If we are going down that path, then we need the following immediately post-lockdown:
(1) Access to medical masks
(2) National contact tracing apps
(3) Rapid antigen tests for the population to purchase and self-identify illness
(4) Lifting of Duties, Taxes and VAT on all Covid-related supplies and equipment
(5) Quarantine of individuals entering our island for 14 days with two negative PCR tests 48-hours apart
These should have all been in place since last year, but now that we’ve gotten the inevitable wake-up call (ie current COVID statistics), let’s not dilly dally.
Now, if we want to be visionary, why not get us COVID-free? A small island with only 300,000 people is not overly-challenging to get COVID-free. Once COVID-free, ALL businesses reopen.ALL. Schools start back. Restaurants, cinemas, offices – everything re-opens fully.
No more unemployment.
Cargo can still enter and exit our island. Humans bring the disease. While the virus may survive on surfaces up to 3+ days, we just have to sanitise it – UVC lights, misting, letting it sit for five days before touching it – you decide. But wow, it would be so nice to see all the truckers working again, and the delivery people, and the brokers, gas stations etc.
But Barbados cannot survive with just us – we need tourists! True. Not that any are flying right now. Canadians are not expected before May 1st. Most of our suppliers of tourists are in lockdown anyway. But true, we do want them. And when they are ready to come, they can.
In our COVID-free world, they don’t even need to quarantine. They come, get transferred to their all-inclusive hotel, have a great time and leave. It doesn’t matter if they have COVID or not. We will protect our staff by putting measures in place as designed by the medical community.
We will test our hotel workers daily if necessary. And if, God forbid, one of our own gets infected? In the unlikely event of such a mishap, we will spot it quickly and will know where they have been due to our contact tracing app. But remember, if we go this route, we will also design the model properly. Strict protocols and measures in place. I’m not saying it’s easy, but I am saying it’s possible. As the owner of a small hotel that used to employ around 40 people, I’m willing to do what it takes to bring back guests safely.
For this country to reopen after the lockdown, we need to see the stats.

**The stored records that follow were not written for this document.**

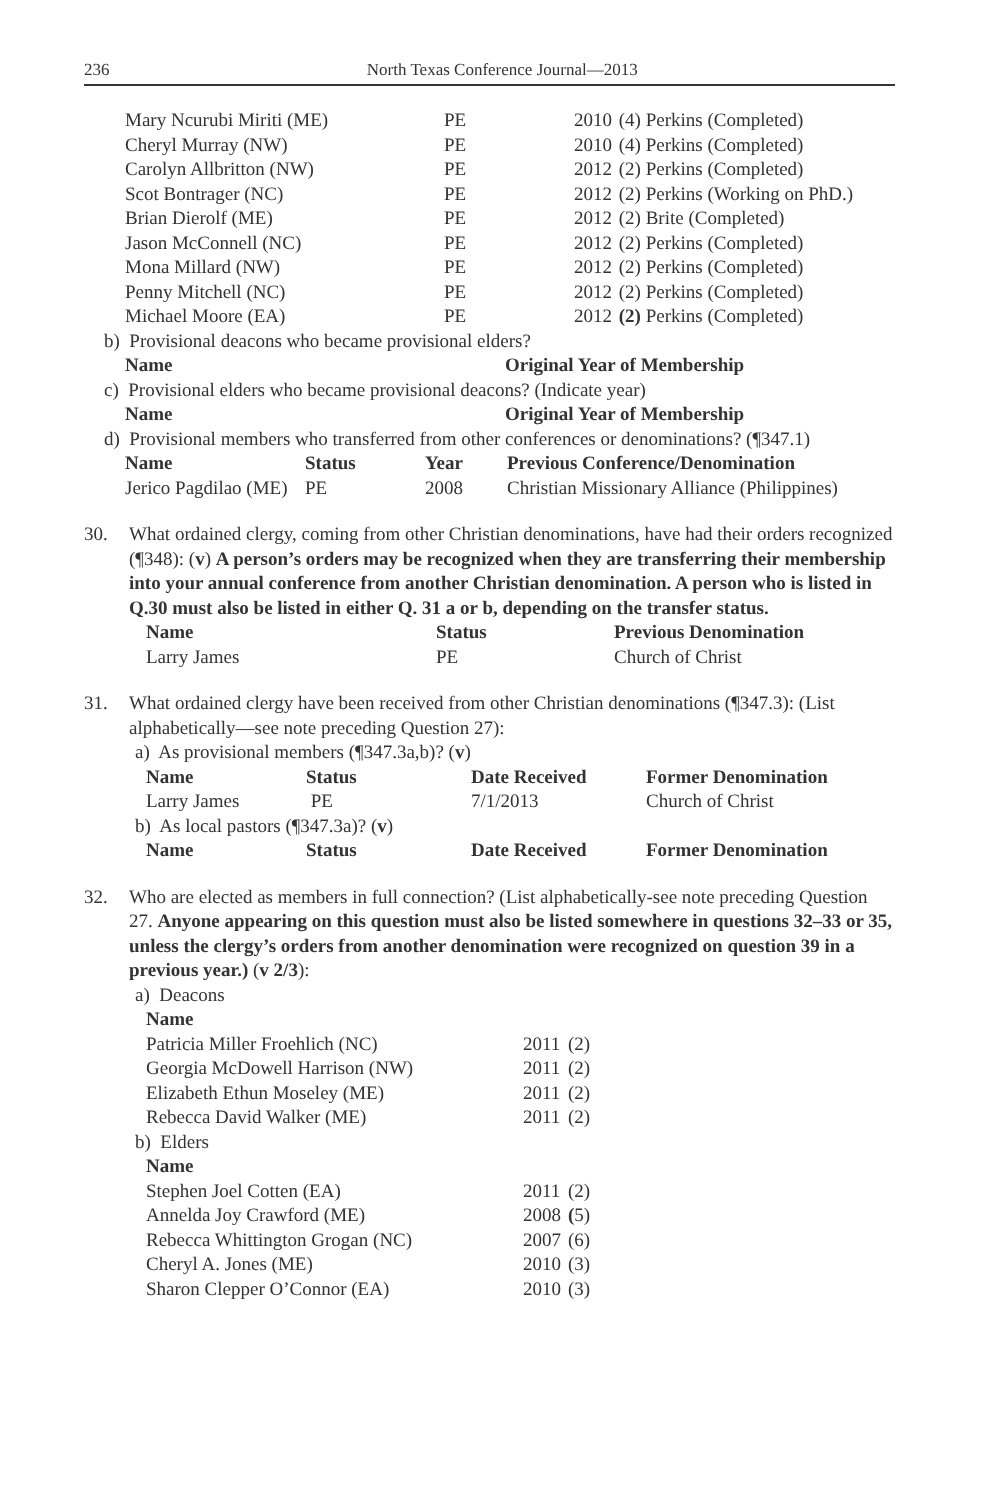236 North Texas Conference Journal—2013
| Mary Ncurubi Miriti (ME) | PE | 2010 | (4) Perkins (Completed) |
| Cheryl Murray (NW) | PE | 2010 | (4) Perkins (Completed) |
| Carolyn Allbritton (NW) | PE | 2012 | (2) Perkins (Completed) |
| Scot Bontrager (NC) | PE | 2012 | (2) Perkins (Working on PhD.) |
| Brian Dierolf (ME) | PE | 2012 | (2) Brite (Completed) |
| Jason McConnell (NC) | PE | 2012 | (2) Perkins (Completed) |
| Mona Millard (NW) | PE | 2012 | (2) Perkins (Completed) |
| Penny Mitchell (NC) | PE | 2012 | (2) Perkins (Completed) |
| Michael Moore (EA) | PE | 2012 | (2) Perkins (Completed) |
b) Provisional deacons who became provisional elders?
| Name | Original Year of Membership |
| --- | --- |
c) Provisional elders who became provisional deacons? (Indicate year)
| Name | Original Year of Membership |
| --- | --- |
d) Provisional members who transferred from other conferences or denominations? (¶347.1)
| Name | Status | Year | Previous Conference/Denomination |
| --- | --- | --- | --- |
| Jerico Pagdilao (ME) | PE | 2008 | Christian Missionary Alliance (Philippines) |
30. What ordained clergy, coming from other Christian denominations, have had their orders recognized (¶348): (v) A person’s orders may be recognized when they are transferring their membership into your annual conference from another Christian denomination. A person who is listed in Q.30 must also be listed in either Q. 31 a or b, depending on the transfer status.
| Name | Status | Previous Denomination |
| --- | --- | --- |
| Larry James | PE | Church of Christ |
31. What ordained clergy have been received from other Christian denominations (¶347.3): (List alphabetically—see note preceding Question 27):
a) As provisional members (¶347.3a,b)? (v)
| Name | Status | Date Received | Former Denomination |
| --- | --- | --- | --- |
| Larry James | PE | 7/1/2013 | Church of Christ |
b) As local pastors (¶347.3a)? (v)
| Name | Status | Date Received | Former Denomination |
| --- | --- | --- | --- |
32. Who are elected as members in full connection? (List alphabetically-see note preceding Question 27. Anyone appearing on this question must also be listed somewhere in questions 32–33 or 35, unless the clergy’s orders from another denomination were recognized on question 39 in a previous year.) (v 2/3):
a) Deacons
| Name | | |
| --- | --- | --- |
| Patricia Miller Froehlich (NC) | 2011 | (2) |
| Georgia McDowell Harrison (NW) | 2011 | (2) |
| Elizabeth Ethun Moseley (ME) | 2011 | (2) |
| Rebecca David Walker (ME) | 2011 | (2) |
b) Elders
| Name | | |
| --- | --- | --- |
| Stephen Joel Cotten (EA) | 2011 | (2) |
| Annelda Joy Crawford (ME) | 2008 | ( 5) |
| Rebecca Whittington Grogan (NC) | 2007 | (6) |
| Cheryl A. Jones (ME) | 2010 | (3) |
| Sharon Clepper O’Connor (EA) | 2010 | (3) |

What has changed? Are there new protocols in place? What is different on February 18th vs Feb 3rd? Are there new measures that make sense? When will schools reopen? When can we see regular numbers of people in our businesses?

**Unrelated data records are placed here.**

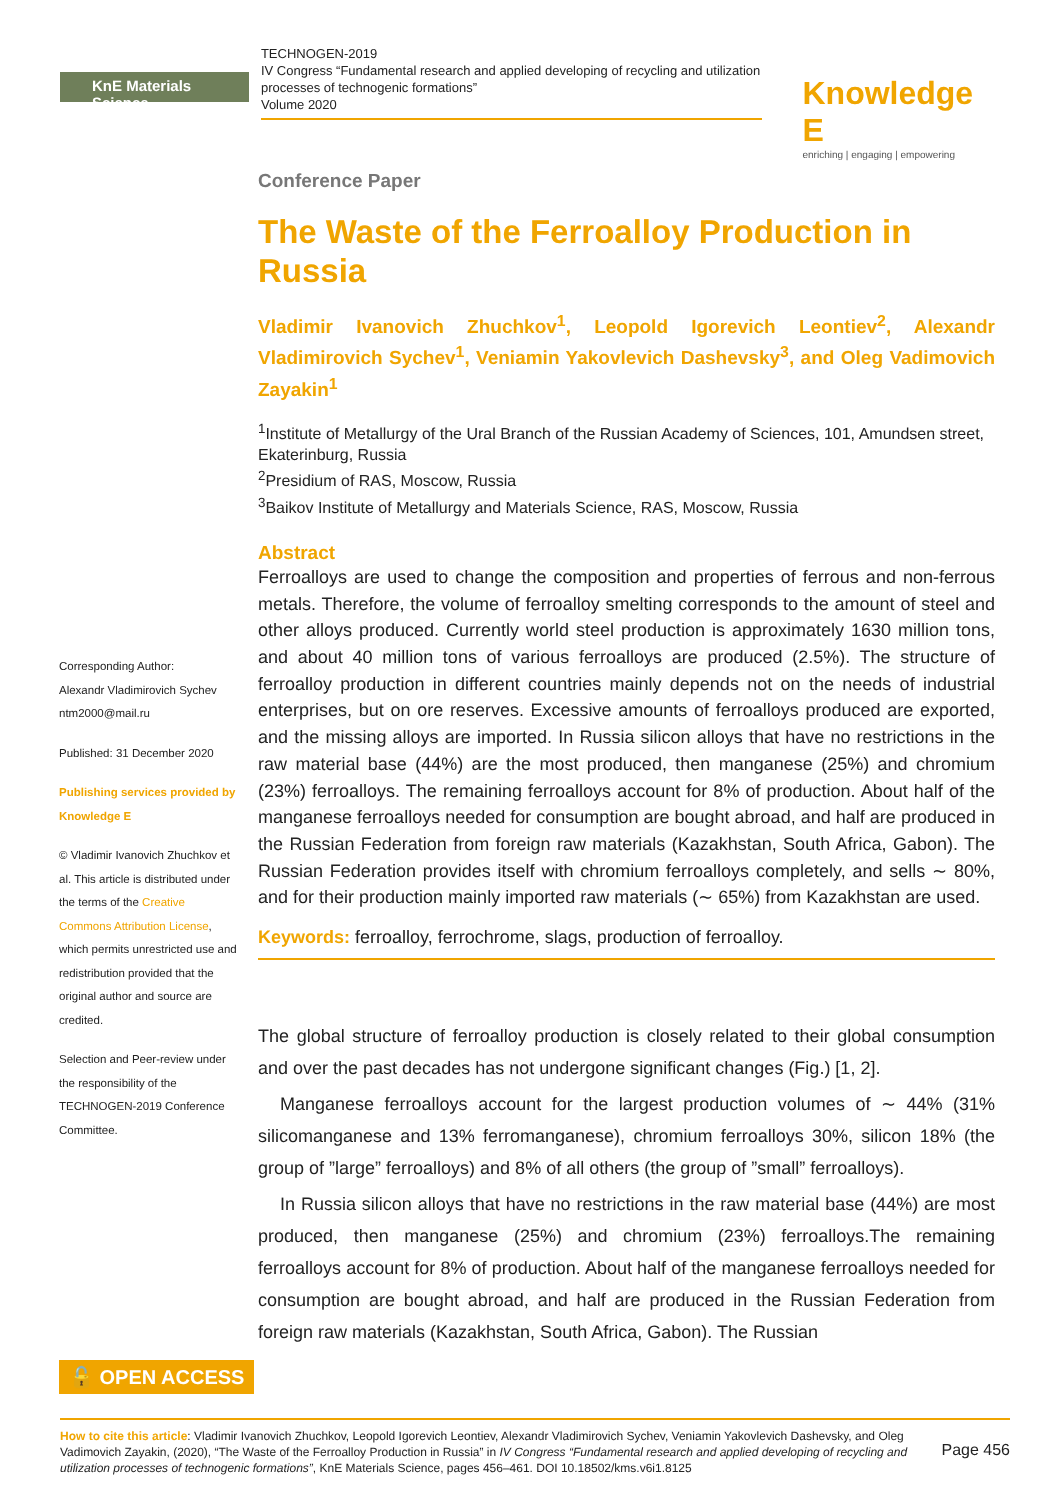KnE Materials Science
TECHNOGEN-2019
IV Congress “Fundamental research and applied developing of recycling and utilization processes of technogenic formations”
Volume 2020
Knowledge E
enriching | engaging | empowering
Corresponding Author:
Alexandr Vladimirovich Sychev
ntm2000@mail.ru
Published: 31 December 2020
Publishing services provided by Knowledge E
© Vladimir Ivanovich Zhuchkov et al. This article is distributed under the terms of the Creative Commons Attribution License, which permits unrestricted use and redistribution provided that the original author and source are credited.
Selection and Peer-review under the responsibility of the TECHNOGEN-2019 Conference Committee.
Conference Paper
The Waste of the Ferroalloy Production in Russia
Vladimir Ivanovich Zhuchkov<sup>1</sup>, Leopold Igorevich Leontiev<sup>2</sup>, Alexandr Vladimirovich Sychev<sup>1</sup>, Veniamin Yakovlevich Dashevsky<sup>3</sup>, and Oleg Vadimovich Zayakin<sup>1</sup>
<sup>1</sup> Institute of Metallurgy of the Ural Branch of the Russian Academy of Sciences, 101, Amundsen street, Ekaterinburg, Russia
<sup>2</sup> Presidium of RAS, Moscow, Russia
<sup>3</sup> Baikov Institute of Metallurgy and Materials Science, RAS, Moscow, Russia
Abstract
Ferroalloys are used to change the composition and properties of ferrous and non-ferrous metals. Therefore, the volume of ferroalloy smelting corresponds to the amount of steel and other alloys produced. Currently world steel production is approximately 1630 million tons, and about 40 million tons of various ferroalloys are produced (2.5%). The structure of ferroalloy production in different countries mainly depends not on the needs of industrial enterprises, but on ore reserves. Excessive amounts of ferroalloys produced are exported, and the missing alloys are imported. In Russia silicon alloys that have no restrictions in the raw material base (44%) are the most produced, then manganese (25%) and chromium (23%) ferroalloys. The remaining ferroalloys account for 8% of production. About half of the manganese ferroalloys needed for consumption are bought abroad, and half are produced in the Russian Federation from foreign raw materials (Kazakhstan, South Africa, Gabon). The Russian Federation provides itself with chromium ferroalloys completely, and sells ∼ 80%, and for their production mainly imported raw materials (∼ 65%) from Kazakhstan are used.
Keywords: ferroalloy, ferrochrome, slags, production of ferroalloy.
The global structure of ferroalloy production is closely related to their global consumption and over the past decades has not undergone significant changes (Fig.) [1, 2].
Manganese ferroalloys account for the largest production volumes of ∼ 44% (31% silicomanganese and 13% ferromanganese), chromium ferroalloys 30%, silicon 18% (the group of ”large” ferroalloys) and 8% of all others (the group of ”small” ferroalloys).
In Russia silicon alloys that have no restrictions in the raw material base (44%) are most produced, then manganese (25%) and chromium (23%) ferroalloys.The remaining ferroalloys account for 8% of production. About half of the manganese ferroalloys needed for consumption are bought abroad, and half are produced in the Russian Federation from foreign raw materials (Kazakhstan, South Africa, Gabon). The Russian
🔓 OPEN ACCESS
Page 456 How to cite this article: Vladimir Ivanovich Zhuchkov, Leopold Igorevich Leontiev, Alexandr Vladimirovich Sychev, Veniamin Yakovlevich Dashevsky, and Oleg Vadimovich Zayakin, (2020), “The Waste of the Ferroalloy Production in Russia” in IV Congress “Fundamental research and applied developing of recycling and utilization processes of technogenic formations”, KnE Materials Science, pages 456–461. DOI 10.18502/kms.v6i1.8125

Like most Barbadians, I am scared. I am also mad. I’m angry and upset because I know it didn’t have to come to this. We could have, and can, do a WHOLE lot better.
Yes, the vaccines are coming. We are beggars and will take whichever one we can get. We have no idea which one is the best one for our ethnicity and population with our high rate of NCDs, but hey, when the virus is running amuck and your only choice is a vaccine because we didn’t adequately protect our population, let’s reach out to those agencies that can assist and get whatever they can obtain for us.
Boy, I wished I lived on an island. I would have it COVID-free, everyone working, feting, going to school, enjoying Crop-Over and waiting to figure out which vaccine was the best for my people, then get it when it was available and all the data was in.
Oh shoot, we DO live on an island! Crap. Back to the drawing board.
Dr. V. Armogan is an Orthodontist and President of the Barbados Dental Association. He has a Bachelor’s of Science in Chemistry; a Doctor of Dental Surgery; Master’s of Science in Dentistry and is a Certified Orthodontist. He is an
outside-the-box thinker and disruptor in several platforms including C4DT (Center For Disruptive Transformation). As a serial entrepreneur, hotelier, restaurateur, real-estate and construction owner, he has a unique ability to see problems in different lights.